§ **What you need to do**: Give back each entry word for word, but drop the images.

§ **Data extract**:
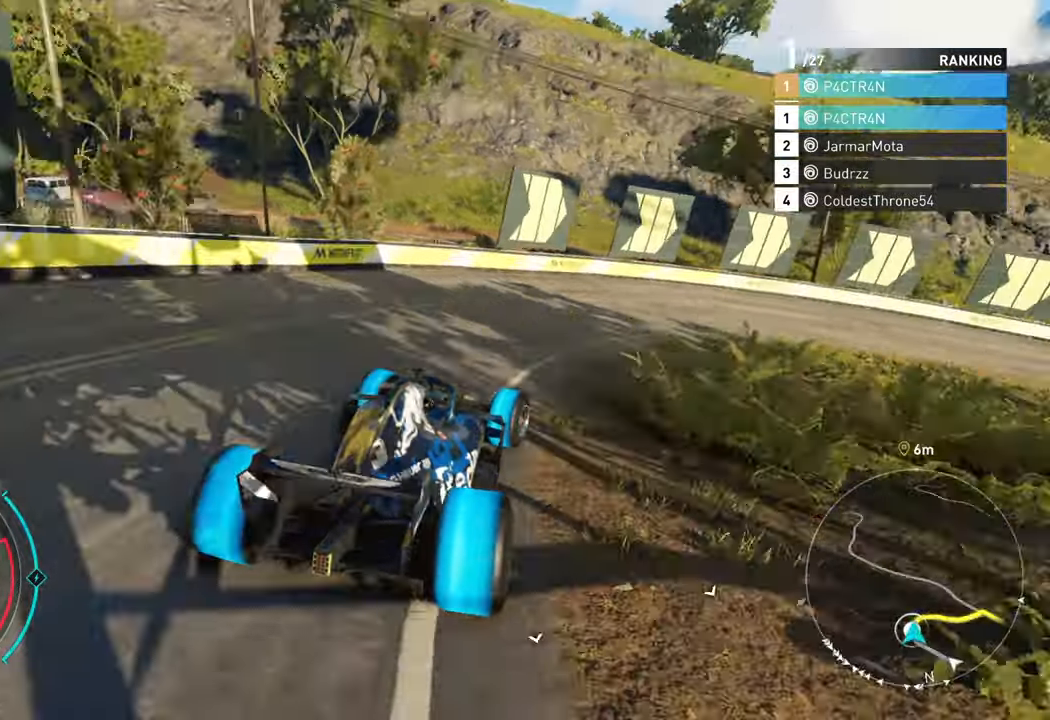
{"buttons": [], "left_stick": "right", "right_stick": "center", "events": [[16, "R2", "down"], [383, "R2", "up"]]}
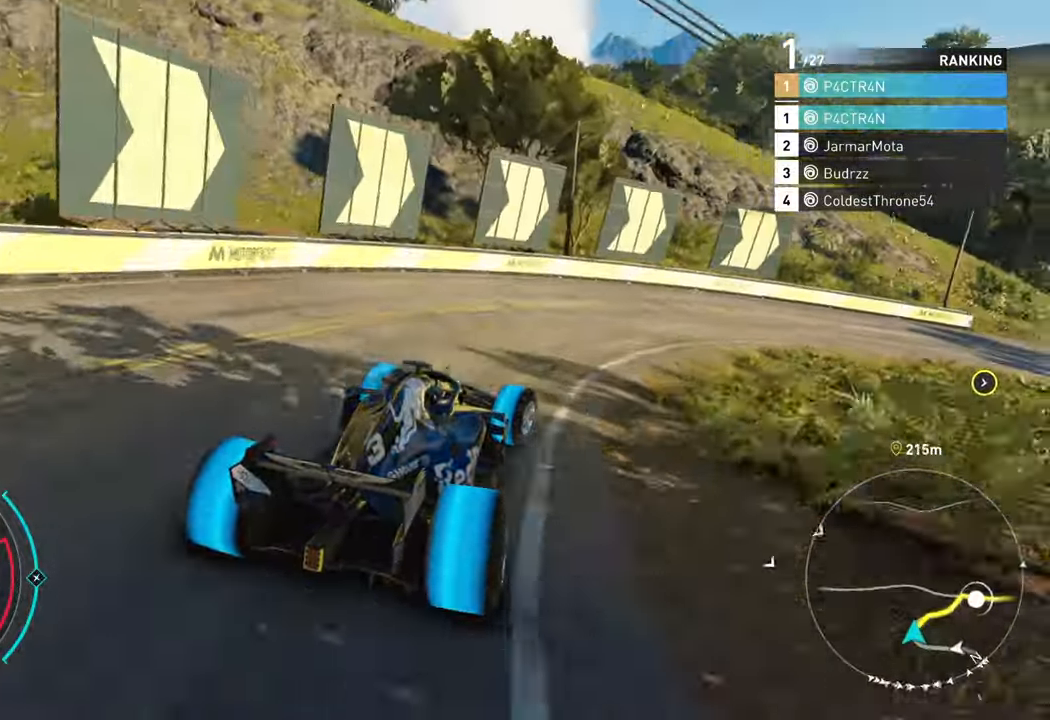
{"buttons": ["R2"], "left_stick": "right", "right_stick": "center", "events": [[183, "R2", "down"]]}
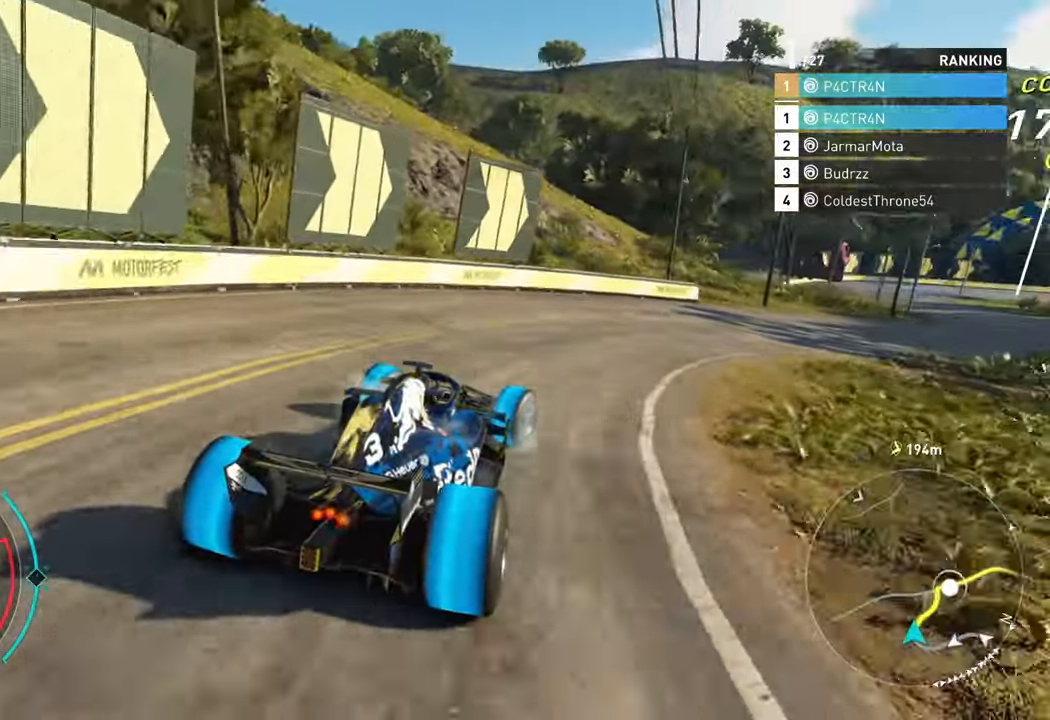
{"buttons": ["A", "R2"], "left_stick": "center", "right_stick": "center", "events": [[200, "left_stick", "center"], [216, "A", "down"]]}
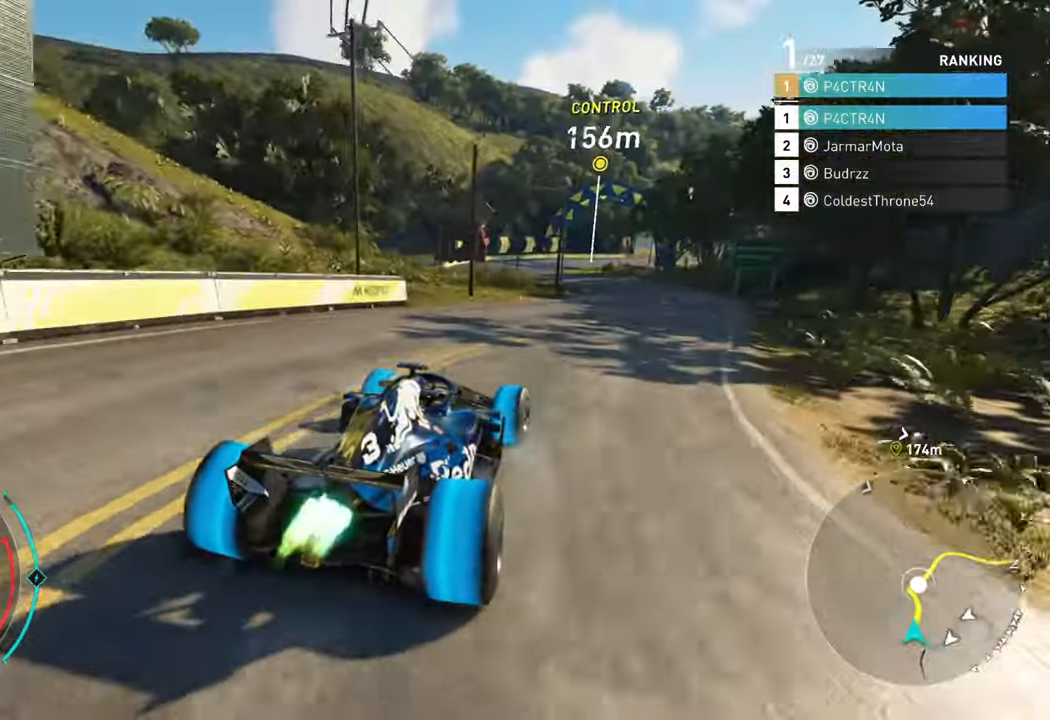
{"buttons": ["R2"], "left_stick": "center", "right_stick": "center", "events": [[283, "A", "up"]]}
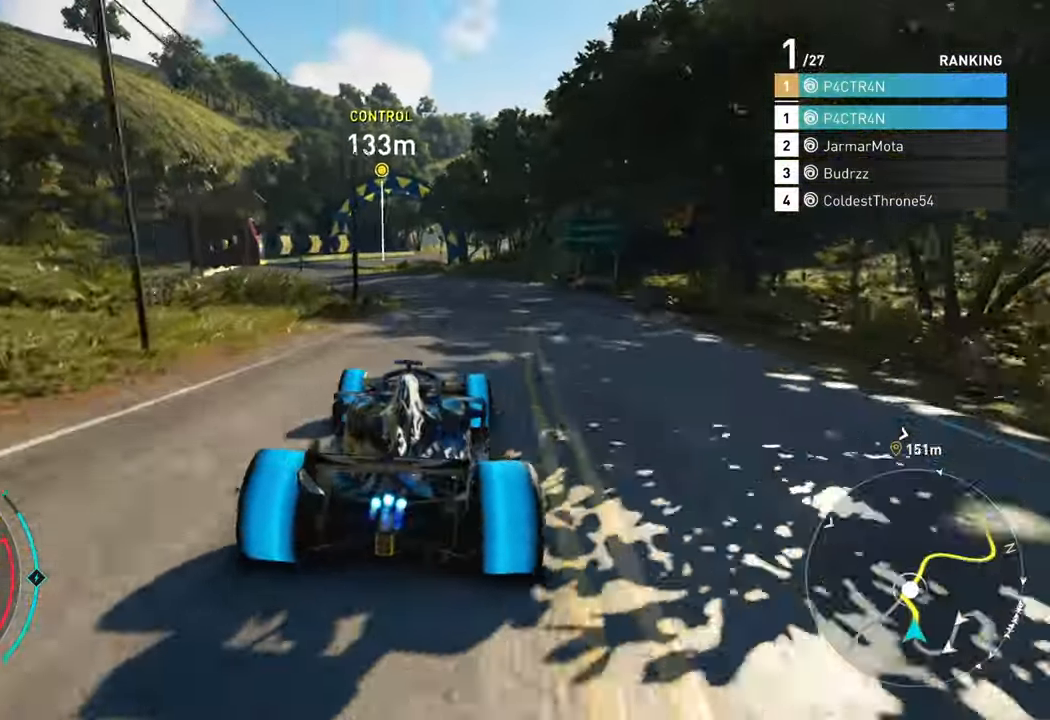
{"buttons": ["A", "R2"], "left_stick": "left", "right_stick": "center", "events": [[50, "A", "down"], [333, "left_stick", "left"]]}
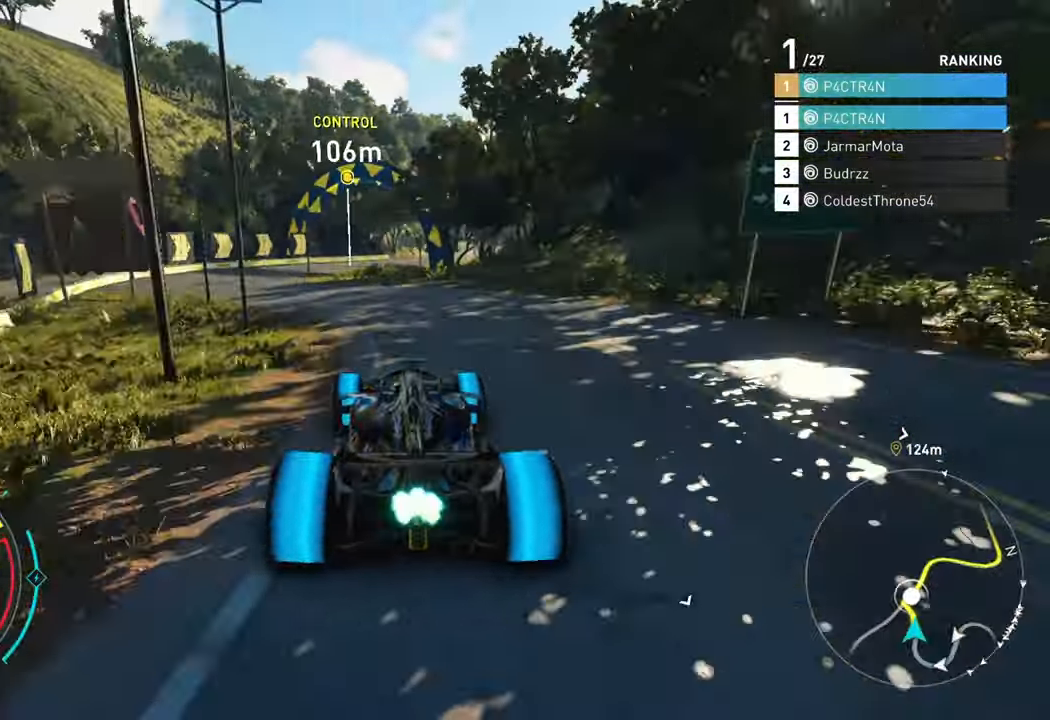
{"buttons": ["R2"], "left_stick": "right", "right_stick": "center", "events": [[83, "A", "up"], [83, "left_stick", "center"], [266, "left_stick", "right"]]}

§ **Answer to the exercise**:
{"buttons": [], "left_stick": "right", "right_stick": "center", "events": [[16, "R2", "down"], [383, "R2", "up"]]}
{"buttons": ["R2"], "left_stick": "right", "right_stick": "center", "events": [[183, "R2", "down"]]}
{"buttons": ["A", "R2"], "left_stick": "center", "right_stick": "center", "events": [[200, "left_stick", "center"], [216, "A", "down"]]}
{"buttons": ["R2"], "left_stick": "center", "right_stick": "center", "events": [[283, "A", "up"]]}
{"buttons": ["A", "R2"], "left_stick": "left", "right_stick": "center", "events": [[50, "A", "down"], [333, "left_stick", "left"]]}
{"buttons": ["R2"], "left_stick": "right", "right_stick": "center", "events": [[83, "A", "up"], [83, "left_stick", "center"], [266, "left_stick", "right"]]}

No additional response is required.